In May 2018, the Federal Bureau of Investigation (FBI) published a warning notifying that Russian computer hackers had compromised hundreds of thousands of home and office routers and could collect user information or shut down network traffic. The Bureau then urged the owners of several brands of routers to turn them off and on again, and to download firmware updates from the manufacturers. While the FBI warning highlighted the potential danger of routers built on open source code, the warning may have gone largely unnoticed by most consumers.
Software and firmware has become ubiquitous in our daily lives, directing Internet of Things (IoT) devices and applications that are key to modern commerce, urban planning and management, logistics, agriculture, and to critical infrastructure, just to name a few areas. Yet, despite the promising and necessary growth in IoT devices and applications, cyberattacks, data breaches, and data misuse scandals are on the rise, having more far-reaching consequences and becoming a real danger for both brands and customers.

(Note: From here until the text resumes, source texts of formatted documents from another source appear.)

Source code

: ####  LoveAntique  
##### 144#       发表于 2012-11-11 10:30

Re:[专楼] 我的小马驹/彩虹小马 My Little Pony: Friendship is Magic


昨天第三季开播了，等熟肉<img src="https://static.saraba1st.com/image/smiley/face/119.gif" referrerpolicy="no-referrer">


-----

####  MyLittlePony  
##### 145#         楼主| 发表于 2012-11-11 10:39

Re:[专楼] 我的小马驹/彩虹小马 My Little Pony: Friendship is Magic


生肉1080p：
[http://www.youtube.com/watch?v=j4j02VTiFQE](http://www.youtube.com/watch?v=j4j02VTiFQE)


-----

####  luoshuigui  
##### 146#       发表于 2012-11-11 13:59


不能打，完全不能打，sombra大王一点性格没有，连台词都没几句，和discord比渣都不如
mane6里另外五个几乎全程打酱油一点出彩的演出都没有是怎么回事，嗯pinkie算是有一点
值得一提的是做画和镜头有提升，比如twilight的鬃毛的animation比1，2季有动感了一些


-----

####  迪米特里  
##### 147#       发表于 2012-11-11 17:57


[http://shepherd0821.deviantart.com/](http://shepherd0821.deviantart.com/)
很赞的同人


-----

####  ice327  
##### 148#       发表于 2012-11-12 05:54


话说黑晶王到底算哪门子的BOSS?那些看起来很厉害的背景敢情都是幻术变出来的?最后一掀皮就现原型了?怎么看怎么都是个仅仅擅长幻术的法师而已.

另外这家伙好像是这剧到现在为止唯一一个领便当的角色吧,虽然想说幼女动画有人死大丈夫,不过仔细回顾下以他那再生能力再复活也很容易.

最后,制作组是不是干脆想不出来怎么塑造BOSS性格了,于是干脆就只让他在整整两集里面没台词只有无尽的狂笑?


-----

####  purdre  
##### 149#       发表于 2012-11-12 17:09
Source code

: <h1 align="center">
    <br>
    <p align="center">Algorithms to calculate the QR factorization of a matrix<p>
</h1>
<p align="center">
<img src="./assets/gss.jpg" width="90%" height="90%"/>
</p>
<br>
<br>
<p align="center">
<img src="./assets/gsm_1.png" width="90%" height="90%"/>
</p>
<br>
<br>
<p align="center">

To make matters even worse, the use of open source everywhere as a cost-effective way to allow customization has the potential to exacerbate privacy and cybersecurity problems in the IoT ecosystem. This paper seeks to address the opportunities and challenges presented by the use of open source and provide a discussion of the risks associated with the use of open source in IoT devices.

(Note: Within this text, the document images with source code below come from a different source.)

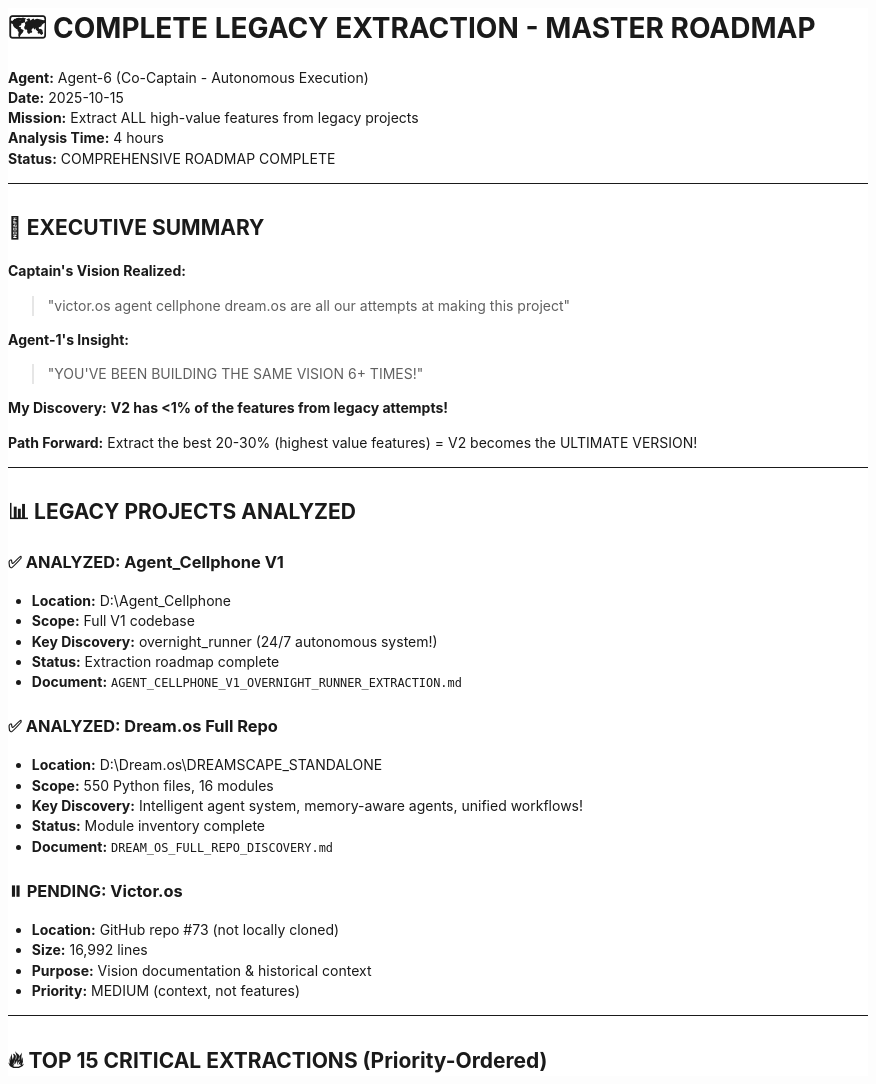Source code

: # 🗺️ COMPLETE LEGACY EXTRACTION - MASTER ROADMAP

**Agent:** Agent-6 (Co-Captain - Autonomous Execution)  
**Date:** 2025-10-15  
**Mission:** Extract ALL high-value features from legacy projects  
**Analysis Time:** 4 hours  
**Status:** COMPREHENSIVE ROADMAP COMPLETE  

---

## 🎯 EXECUTIVE SUMMARY

**Captain's Vision Realized:**
> "victor.os agent cellphone dream.os are all our attempts at making this project"

**Agent-1's Insight:**
> "YOU'VE BEEN BUILDING THE SAME VISION 6+ TIMES!"

**My Discovery:**
**V2 has <1% of the features from legacy attempts!**

**Path Forward:** Extract the best 20-30% (highest value features) = V2 becomes the ULTIMATE VERSION!

---

## 📊 LEGACY PROJECTS ANALYZED

### **✅ ANALYZED: Agent_Cellphone V1**
- **Location:** D:\Agent_Cellphone
- **Scope:** Full V1 codebase
- **Key Discovery:** overnight_runner (24/7 autonomous system!)
- **Status:** Extraction roadmap complete
- **Document:** `AGENT_CELLPHONE_V1_OVERNIGHT_RUNNER_EXTRACTION.md`

### **✅ ANALYZED: Dream.os Full Repo**
- **Location:** D:\Dream.os\DREAMSCAPE_STANDALONE
- **Scope:** 550 Python files, 16 modules
- **Key Discovery:** Intelligent agent system, memory-aware agents, unified workflows!
- **Status:** Module inventory complete
- **Document:** `DREAM_OS_FULL_REPO_DISCOVERY.md`

### **⏸️ PENDING: Victor.os**
- **Location:** GitHub repo #73 (not locally cloned)
- **Size:** 16,992 lines
- **Purpose:** Vision documentation & historical context
- **Priority:** MEDIUM (context, not features)

---

## 🔥 TOP 15 CRITICAL EXTRACTIONS (Priority-Ordered)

The issue of data privacy and cybersecurity is increasingly captured by multiple regulatory frameworks, creating a complex regulatory environment. In addition to exploring the potential risks these technologies may present to consumers, this paper also discusses the regulatory alternatives (top-down regulations versus voluntary alternatives) in dealing with the privacy and security concerns posed by open source in the IoT space. The paper concludes by outlining policy solutions that aim to protect consumers without impeding innovation.